Einleitend in „Fluchtpunkt“ versucht sich der Ich-Erzähler an einer Selbstdarstellung als Weltenbürger. Nachdem er seine Jugend in Deutschland verbracht hatte, christlich getauft und konfirmiert worden war, erfährt er erst kurz vor der Auswanderung von der eigentlichen tschechoslowakischen Staatsangehörigkeit und der jüdischen Herkunft väterlicherseits. Er beschreibt seine Sprache als nicht örtlich verbunden, sondern als eine Sprache der Vagabunden, der Weltreisenden und Wandernden. Vor allem durch die rezipierte Literatur schafft sich der Erzähler schon frühzeitig in seinem Leben eine weltbürgerische Identität. „Uli, mein Schulfreund, war Weltbürger wie ich.“[2] Die aufkommende Frage des beginnenden Nationalsozialismus nach Nationalität und Rasse berührt ihn wenig und doch wird der Erzähler unter diesem Aspekt erstmals ganz offen als ein „Fremder“ gekennzeichnet. „Die plötzliche Ernennung zum Ausländer und Halbjuden [...]“[3] stellt seine jahrelang gelebte Identität als deutscher Christ in den Hintergrund und markiert ihn als Außenseiter.

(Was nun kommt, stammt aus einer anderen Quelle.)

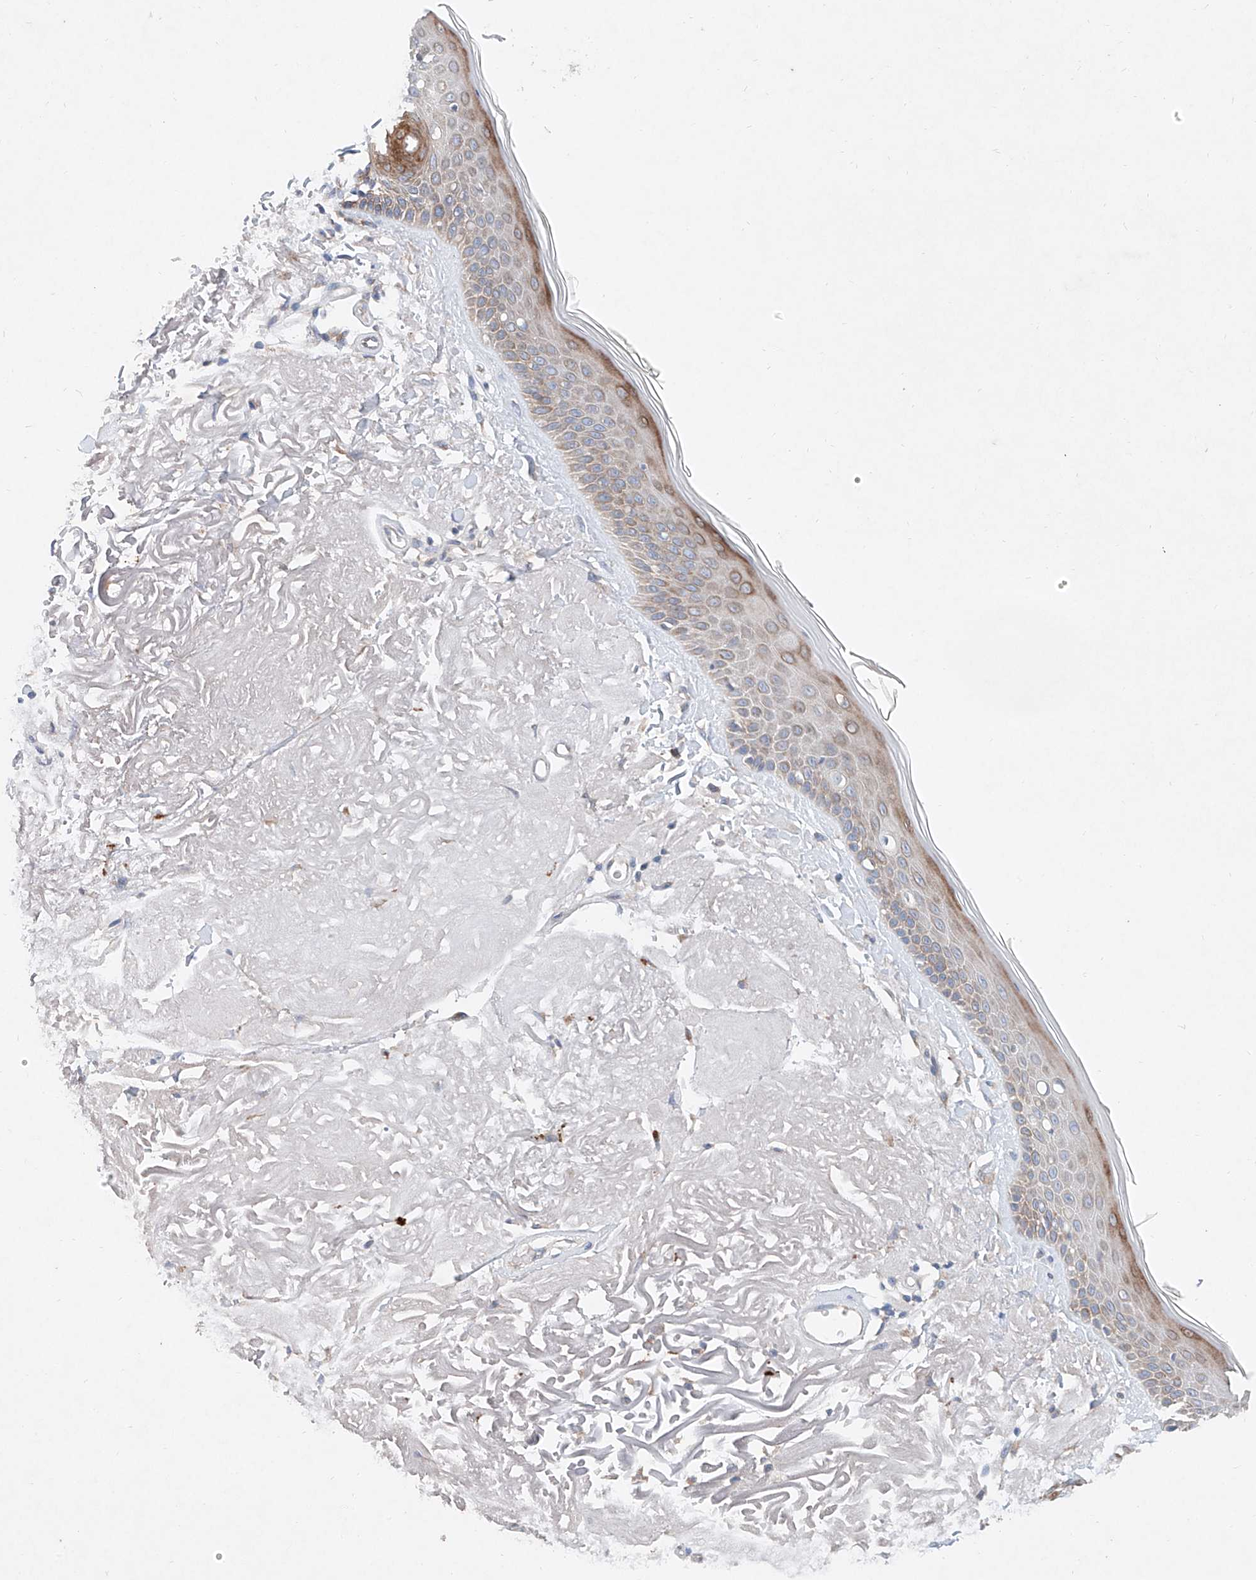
{"staining": {"intensity": "negative", "quantity": "none", "location": "none"}, "tissue": "skin", "cell_type": "Fibroblasts", "image_type": "normal", "snomed": [{"axis": "morphology", "description": "Normal tissue, NOS"}, {"axis": "topography", "description": "Skin"}, {"axis": "topography", "description": "Skeletal muscle"}], "caption": "This is a micrograph of immunohistochemistry (IHC) staining of normal skin, which shows no staining in fibroblasts. (Brightfield microscopy of DAB (3,3'-diaminobenzidine) immunohistochemistry (IHC) at high magnification).", "gene": "FASTK", "patient": {"sex": "male", "age": 83}}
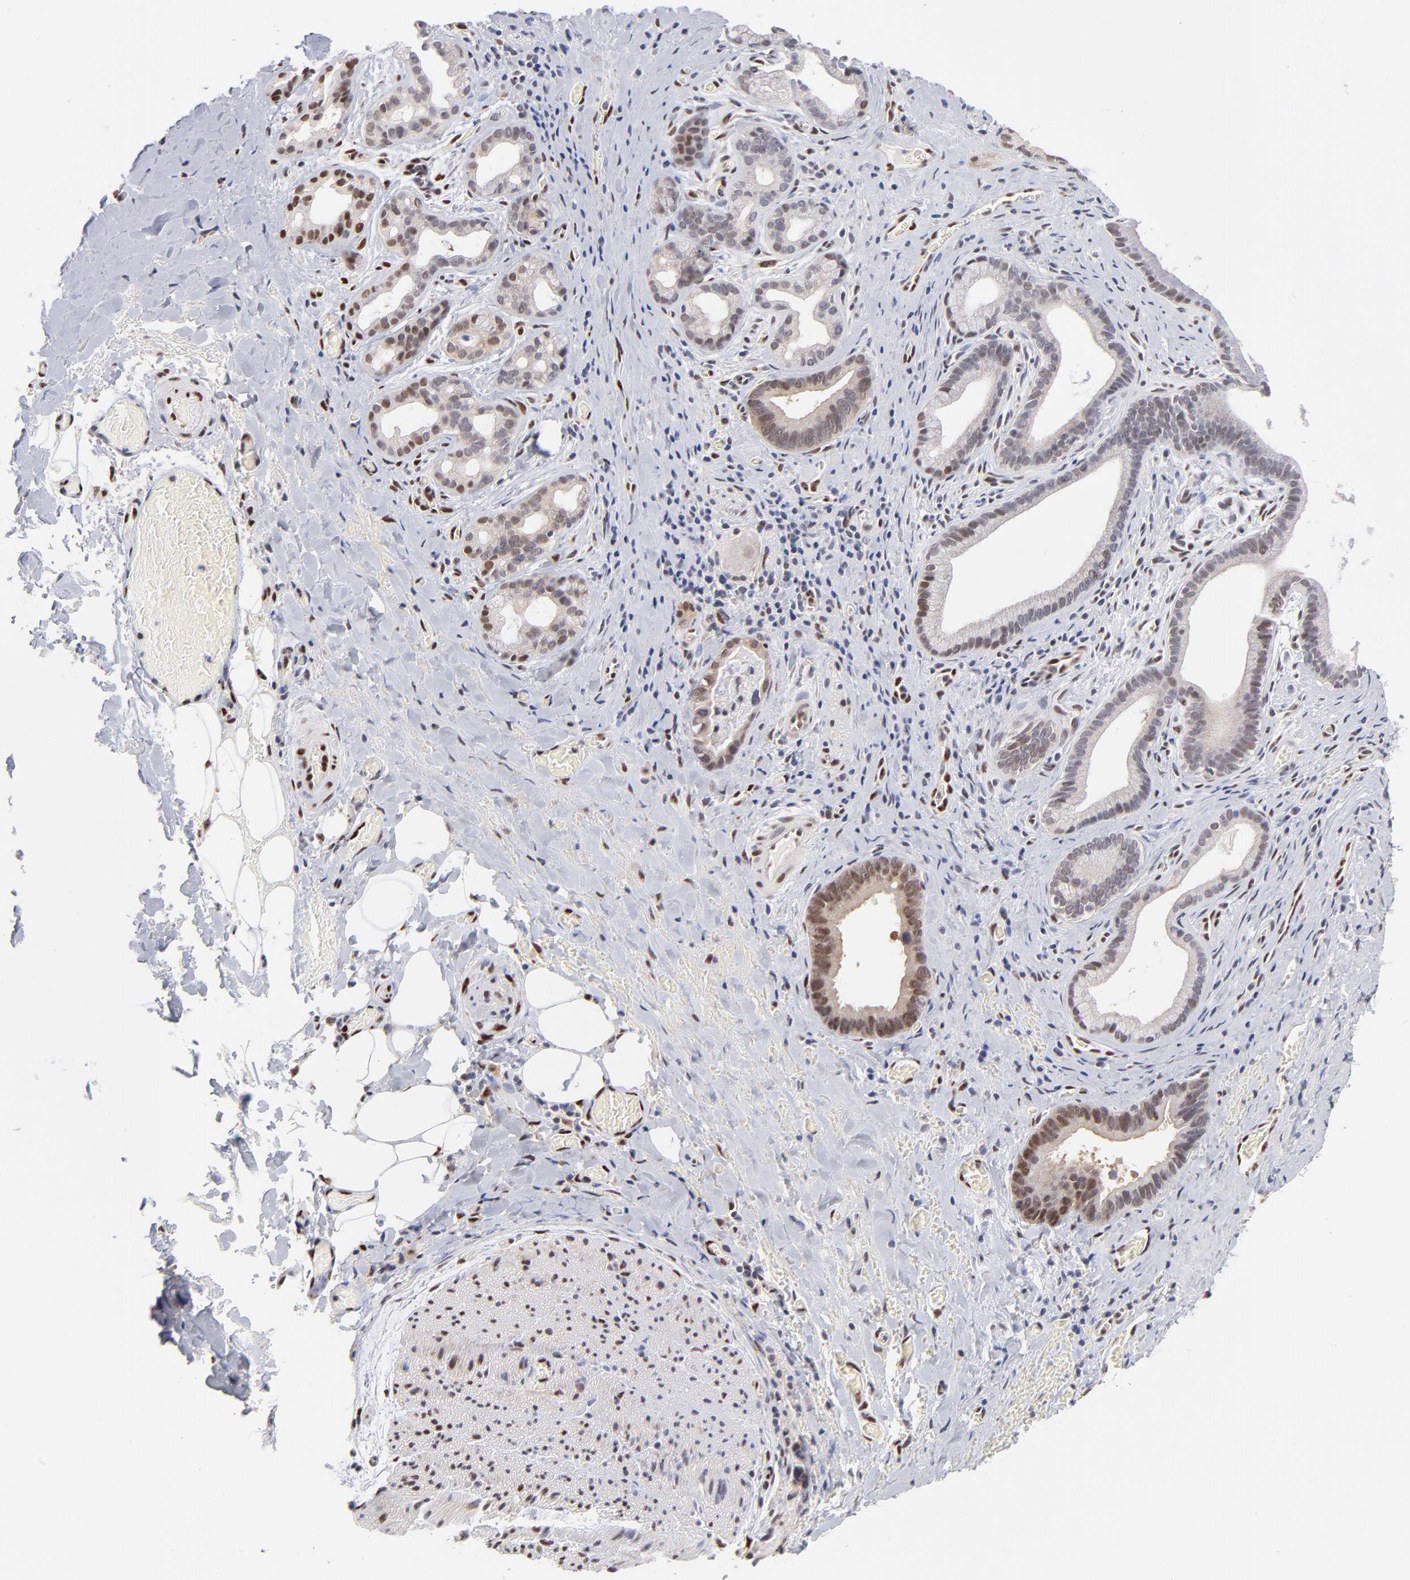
{"staining": {"intensity": "strong", "quantity": ">75%", "location": "nuclear"}, "tissue": "liver cancer", "cell_type": "Tumor cells", "image_type": "cancer", "snomed": [{"axis": "morphology", "description": "Cholangiocarcinoma"}, {"axis": "topography", "description": "Liver"}], "caption": "An immunohistochemistry (IHC) image of tumor tissue is shown. Protein staining in brown shows strong nuclear positivity in liver cholangiocarcinoma within tumor cells.", "gene": "STAT3", "patient": {"sex": "female", "age": 55}}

Die Reihe der Emigrationen die daraufhin folgen, haben für den Erzähler keinen politischen Stellenwert, ist er doch ein Fremder wohin er auch kommt. „Für mich bedeutete die Emigration keine Stellungnahme. Ich war Fremder, wo ich auch hinkam.“[4] Seine Identität ist überschattet von durchdringender Unzugehörigkeit. In London, in dem er nicht heimisch wird, in Deutschland ist er zum Fremdling ernannt, in der Tschechoslowakei zum „Deutschen“ degradiert, in der Schweiz wird er als Ausländer verhaftet und letztendlich in Schweden als Immigrant geduldet.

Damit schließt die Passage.